Brutkey

GhostOnTheHalfShell
@GhostOnTheHalfShell@masto.ai

@SmithWillSuffice@climatejustice.social

I am still never satisfied to read fiat money is given value because it is taxed. Yeah sure it’s an element of it, but in the larger context of being the legal means to settle all debts, public and private. I am currently reading temples of enterprise and it’s hard to look at what Michael Hudson is saying as money being an IOU. It was a medium to legally settle debt.
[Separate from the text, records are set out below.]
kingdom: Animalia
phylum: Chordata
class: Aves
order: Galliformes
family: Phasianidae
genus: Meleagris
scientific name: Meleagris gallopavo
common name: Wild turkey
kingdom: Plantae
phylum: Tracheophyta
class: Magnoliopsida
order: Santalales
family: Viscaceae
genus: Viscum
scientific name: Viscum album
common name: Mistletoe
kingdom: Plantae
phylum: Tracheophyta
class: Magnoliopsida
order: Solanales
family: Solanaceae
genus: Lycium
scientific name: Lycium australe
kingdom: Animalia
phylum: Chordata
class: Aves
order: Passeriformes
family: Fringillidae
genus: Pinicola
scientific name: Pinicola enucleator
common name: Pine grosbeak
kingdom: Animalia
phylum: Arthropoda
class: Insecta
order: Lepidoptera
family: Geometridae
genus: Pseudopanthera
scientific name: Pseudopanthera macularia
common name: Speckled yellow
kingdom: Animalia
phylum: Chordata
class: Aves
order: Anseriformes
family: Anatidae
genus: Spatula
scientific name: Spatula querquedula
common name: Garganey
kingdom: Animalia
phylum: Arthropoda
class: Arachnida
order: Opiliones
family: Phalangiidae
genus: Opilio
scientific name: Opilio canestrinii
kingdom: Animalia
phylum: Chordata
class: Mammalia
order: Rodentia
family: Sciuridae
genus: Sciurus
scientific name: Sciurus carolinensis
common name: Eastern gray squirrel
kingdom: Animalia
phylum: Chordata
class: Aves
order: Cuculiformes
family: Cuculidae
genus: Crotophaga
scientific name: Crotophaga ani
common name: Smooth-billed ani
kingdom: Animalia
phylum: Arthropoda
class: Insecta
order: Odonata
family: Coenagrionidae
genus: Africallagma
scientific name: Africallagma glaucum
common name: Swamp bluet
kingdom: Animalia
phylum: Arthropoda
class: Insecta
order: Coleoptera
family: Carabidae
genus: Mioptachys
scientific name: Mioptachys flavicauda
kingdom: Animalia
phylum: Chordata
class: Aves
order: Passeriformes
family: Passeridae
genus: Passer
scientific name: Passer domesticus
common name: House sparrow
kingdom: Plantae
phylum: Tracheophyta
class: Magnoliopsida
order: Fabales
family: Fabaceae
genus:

Sure, bank notes have a history as a laundry ticket to get back your clothes, but that isn’t all of it

GhostOnTheHalfShell
@GhostOnTheHalfShell@masto.ai

@SmithWillSuffice@climatejustice.social

I am reading through your GitHub publication by the way..

So I’d like to run this by you because I recently heard that up to 97% of the money supply is commercially created money (outstanding loan principals). That number seems to be incredibly high to me, but it was stated in the Forbes magazine article, on how banks create money.

Even so, the number I normally heard is that private credit is twice as large as the negative balance of the national government.


GhostOnTheHalfShell
@GhostOnTheHalfShell@masto.ai

@SmithWillSuffice@climatejustice.social

The commercial money is transitory, but it’s general mass if I want to borrow a term from physics, suggest to me that there’s a lot of money supply that can only continue to exist for a combination of two reasons deficit spending and growth in the size outstanding loans.

This only slightly alters the dynamics, but there should be I think an entry for private money creation

Daniel Lakeland
@dlakelan@mastodon.sdf.org

@GhostOnTheHalfShell@masto.ai @SmithWillSuffice@climatejustice.social

The M2 money as a fraction of public debt is 0.6, so it's nowhere near 90+% commercial money.

https://fred.stlouisfed.org/graph/?g=1LeLA

GhostOnTheHalfShell
@GhostOnTheHalfShell@masto.ai

@dlakelan@mastodon.sdf.org @SmithWillSuffice@climatejustice.social

Yeah, I said something poorly, but the idea from Forbes was to say that commercially generated money (bank loans) with something like 97% of all the existing money.. now mind you they didn’t specify money precisely.. (M whateva)

Daniel Lakeland
@dlakelan@mastodon.sdf.org

@GhostOnTheHalfShell@masto.ai @SmithWillSuffice@climatejustice.social

Right, but that can't even be close to true, M2 is only 60% of public debt. So that means probably there's a bunch of overseas dollars because it doesn't even exceed the public debt. for 90% of money to be commercially created, the M2/debt would have to be something like 9 or 10 not 0.6

GhostOnTheHalfShell
@GhostOnTheHalfShell@masto.ai

@dlakelan@mastodon.sdf.org @SmithWillSuffice@climatejustice.social

Yeah, like I said, I my eyes sort of likes twitch when I saw that number and I said is this right?.. but your own points bring up an interesting question. Banks do create the principal amount and stuff it into the economy. The total outstanding amount is a function of the total outstanding principle left percolating in economy, or it should be.

.. so the other part would probably be purchased treasuries?

Daniel Lakeland
@dlakelan@mastodon.sdf.org

@GhostOnTheHalfShell@masto.ai @SmithWillSuffice@climatejustice.social

I just suspect the Forbes article is repeating something they heard from an economist who didn't have a clue? how could 9 out of 10 dollars come from banks and 1 out of 10 come from deficit spending, yet all money put together is 0.6 of public debt?